Task to carry out: Reproduce only this stretch of the listing below: from the line with "338 287 155" through the line with "662 206 5578", exactly as written, with pictures excluded.

***** Data for review

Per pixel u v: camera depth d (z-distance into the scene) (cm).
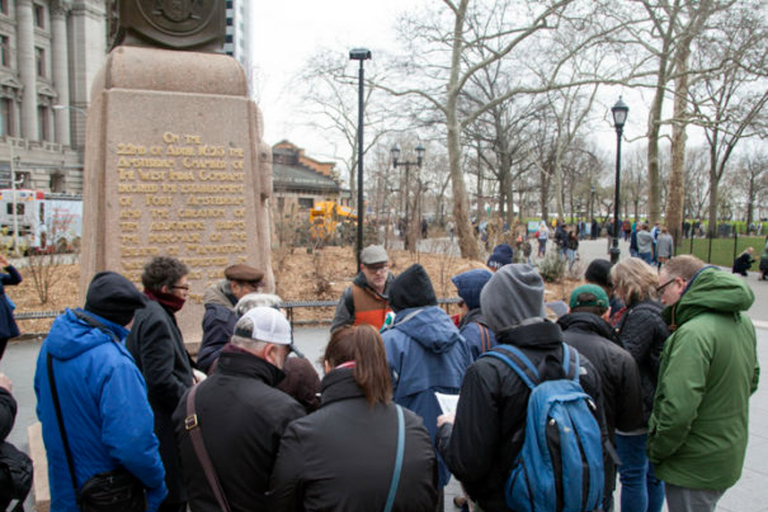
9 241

**********
***** Data for review

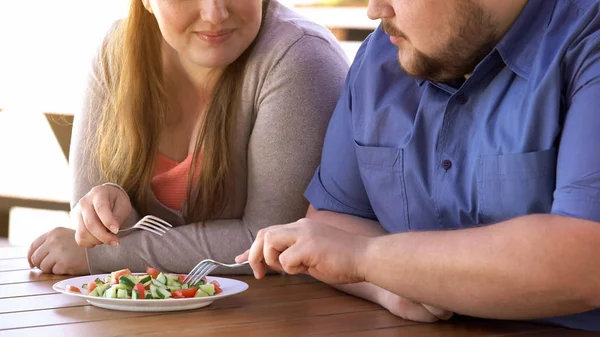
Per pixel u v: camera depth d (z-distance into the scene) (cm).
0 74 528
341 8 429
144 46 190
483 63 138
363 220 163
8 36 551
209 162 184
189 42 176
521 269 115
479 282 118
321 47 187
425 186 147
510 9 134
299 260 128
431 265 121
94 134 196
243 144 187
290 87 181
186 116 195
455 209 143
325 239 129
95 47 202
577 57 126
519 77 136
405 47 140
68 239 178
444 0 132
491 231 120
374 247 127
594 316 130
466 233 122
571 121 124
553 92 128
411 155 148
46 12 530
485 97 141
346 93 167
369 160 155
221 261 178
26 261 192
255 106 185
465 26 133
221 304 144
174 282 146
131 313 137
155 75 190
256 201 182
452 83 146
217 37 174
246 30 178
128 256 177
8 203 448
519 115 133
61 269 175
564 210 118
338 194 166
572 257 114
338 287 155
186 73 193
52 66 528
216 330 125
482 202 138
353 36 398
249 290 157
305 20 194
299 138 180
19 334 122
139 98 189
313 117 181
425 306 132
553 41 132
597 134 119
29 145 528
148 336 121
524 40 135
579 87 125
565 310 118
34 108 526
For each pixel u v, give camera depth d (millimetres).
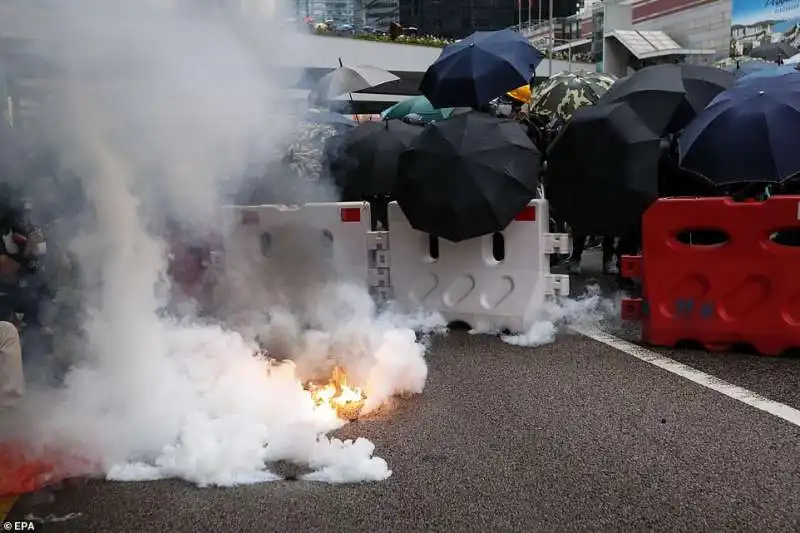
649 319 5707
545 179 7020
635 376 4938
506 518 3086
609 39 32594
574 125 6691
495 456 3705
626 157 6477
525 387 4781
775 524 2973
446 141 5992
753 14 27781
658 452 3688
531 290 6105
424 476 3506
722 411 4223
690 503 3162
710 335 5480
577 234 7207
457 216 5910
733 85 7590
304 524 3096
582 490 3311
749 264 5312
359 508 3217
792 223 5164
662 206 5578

**********

Completed task:
338 287 155
186 73 193
52 66 528
216 330 125
482 202 138
353 36 398
249 290 157
305 20 194
299 138 180
19 334 122
139 98 189
313 117 181
425 306 132
553 41 132
597 134 119
29 145 528
148 336 121
524 40 135
579 87 125
565 310 118
34 108 526
For each pixel u v, give camera depth d (millimetres).
649 319 5707
545 179 7020
635 376 4938
506 518 3086
609 39 32594
574 125 6691
495 456 3705
626 157 6477
525 387 4781
775 524 2973
446 141 5992
753 14 27781
658 452 3688
531 290 6105
424 476 3506
722 411 4223
690 503 3162
710 335 5480
577 234 7207
457 216 5910
733 85 7590
304 524 3096
582 490 3311
749 264 5312
359 508 3217
792 223 5164
662 206 5578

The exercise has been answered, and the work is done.